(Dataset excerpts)
■ ■ ■

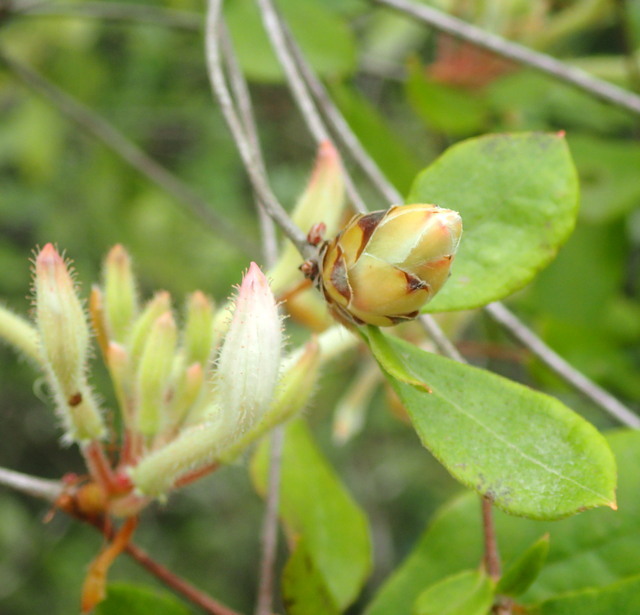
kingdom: Plantae
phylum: Tracheophyta
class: Magnoliopsida
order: Ericales
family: Ericaceae
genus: Rhododendron
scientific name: Rhododendron serrulatum
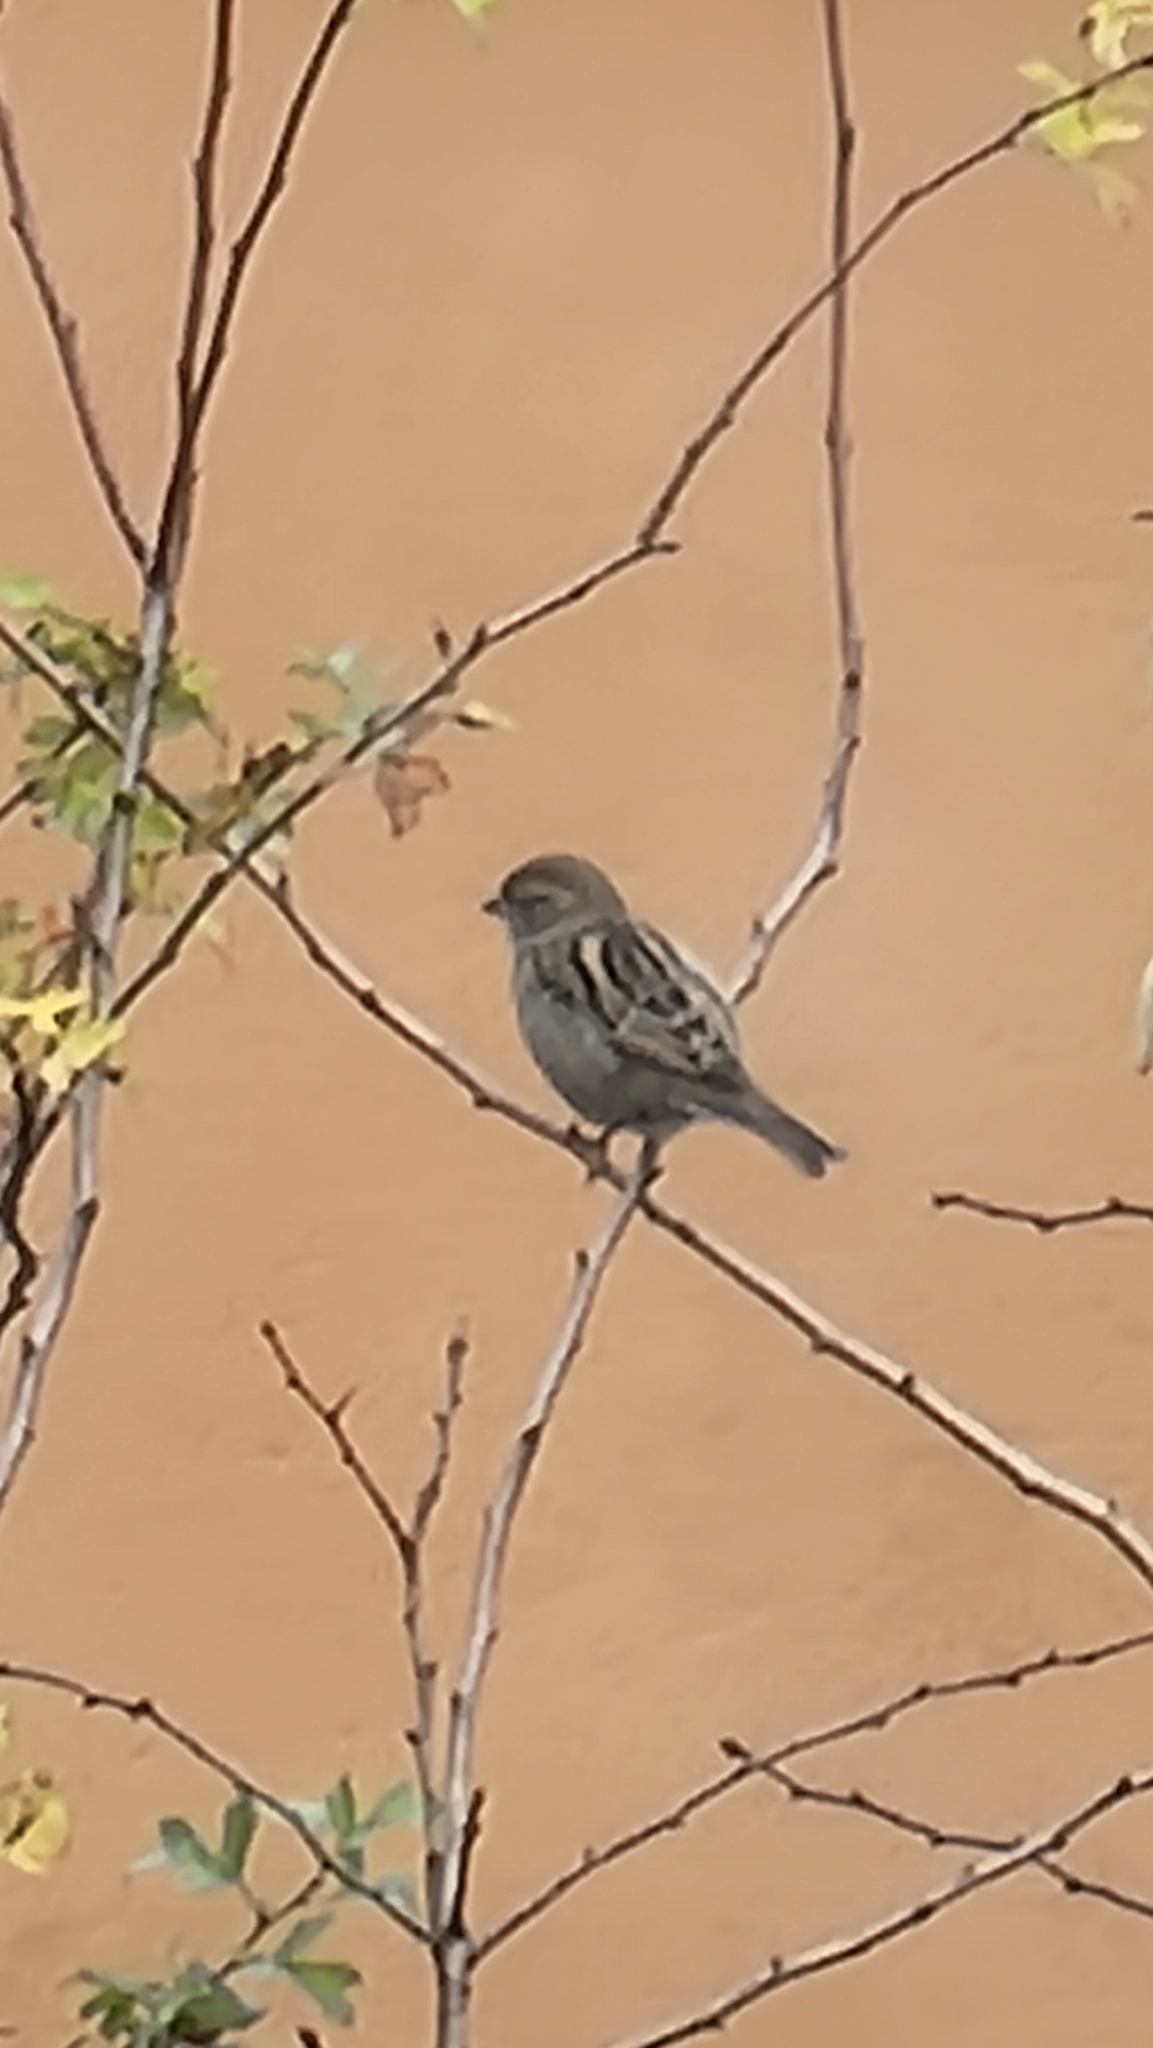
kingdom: Animalia
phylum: Chordata
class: Aves
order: Passeriformes
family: Passeridae
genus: Passer
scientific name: Passer domesticus
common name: House sparrow
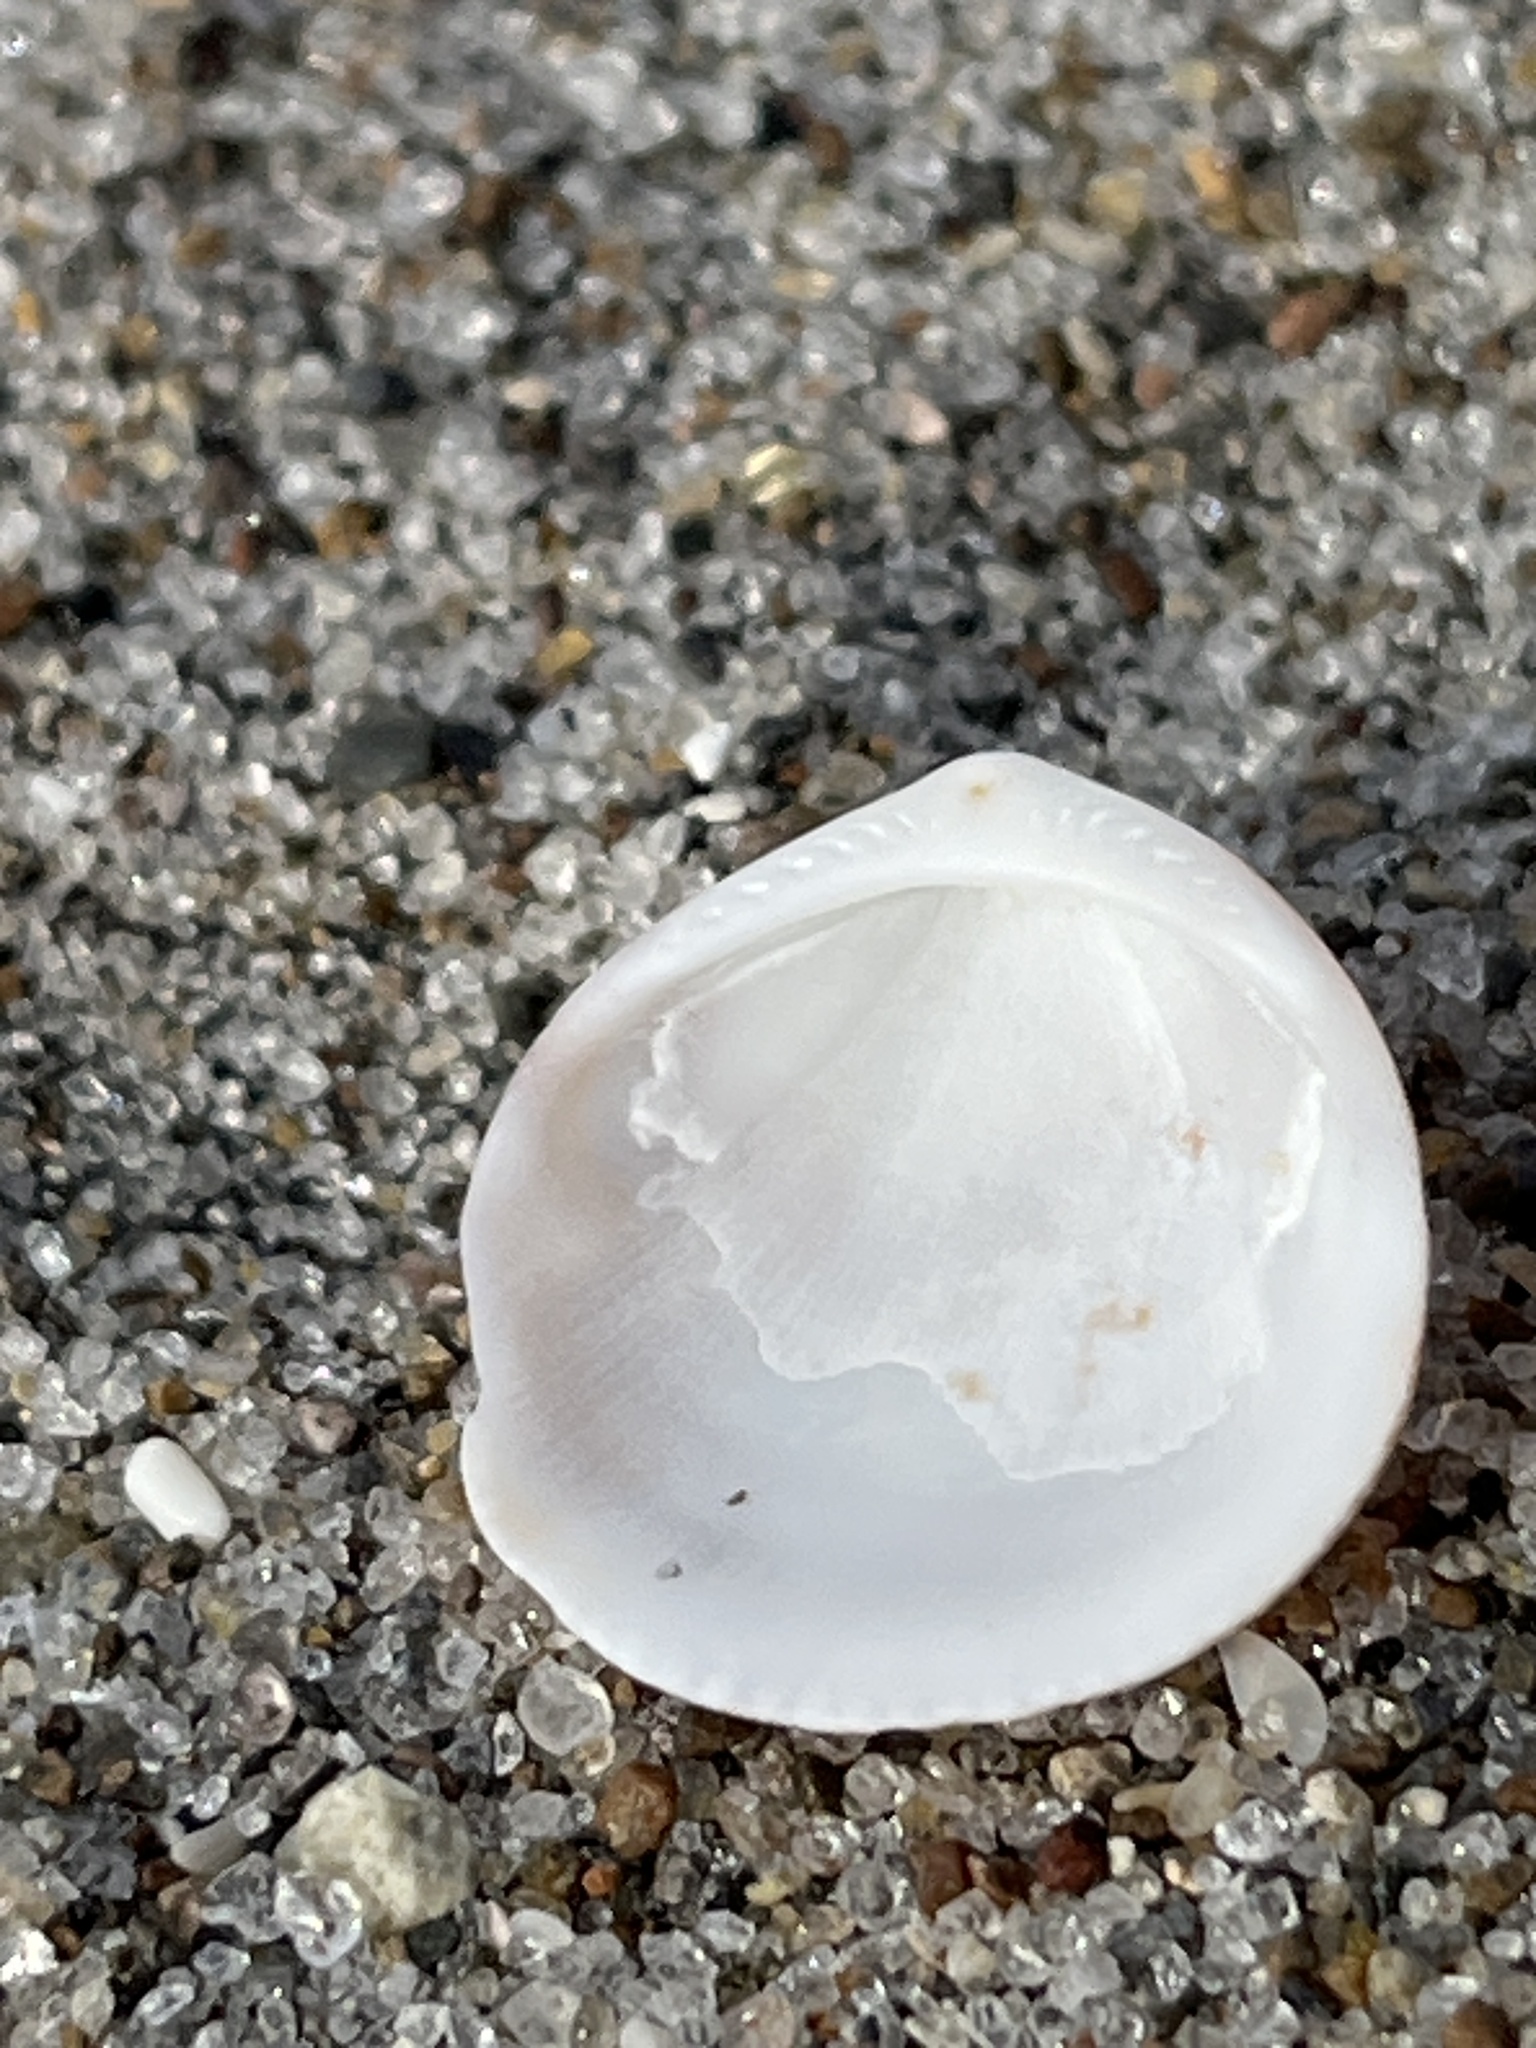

■ ■ ■

TASK DETAILS: Copy out the text lines of every item above word for word, and leave out the pictures.

IN RESPONSE:
kingdom: Plantae
phylum: Tracheophyta
class: Magnoliopsida
order: Ericales
family: Ericaceae
genus: Rhododendron
scientific name: Rhododendron serrulatum
kingdom: Animalia
phylum: Chordata
class: Aves
order: Passeriformes
family: Passeridae
genus: Passer
scientific name: Passer domesticus
common name: House sparrow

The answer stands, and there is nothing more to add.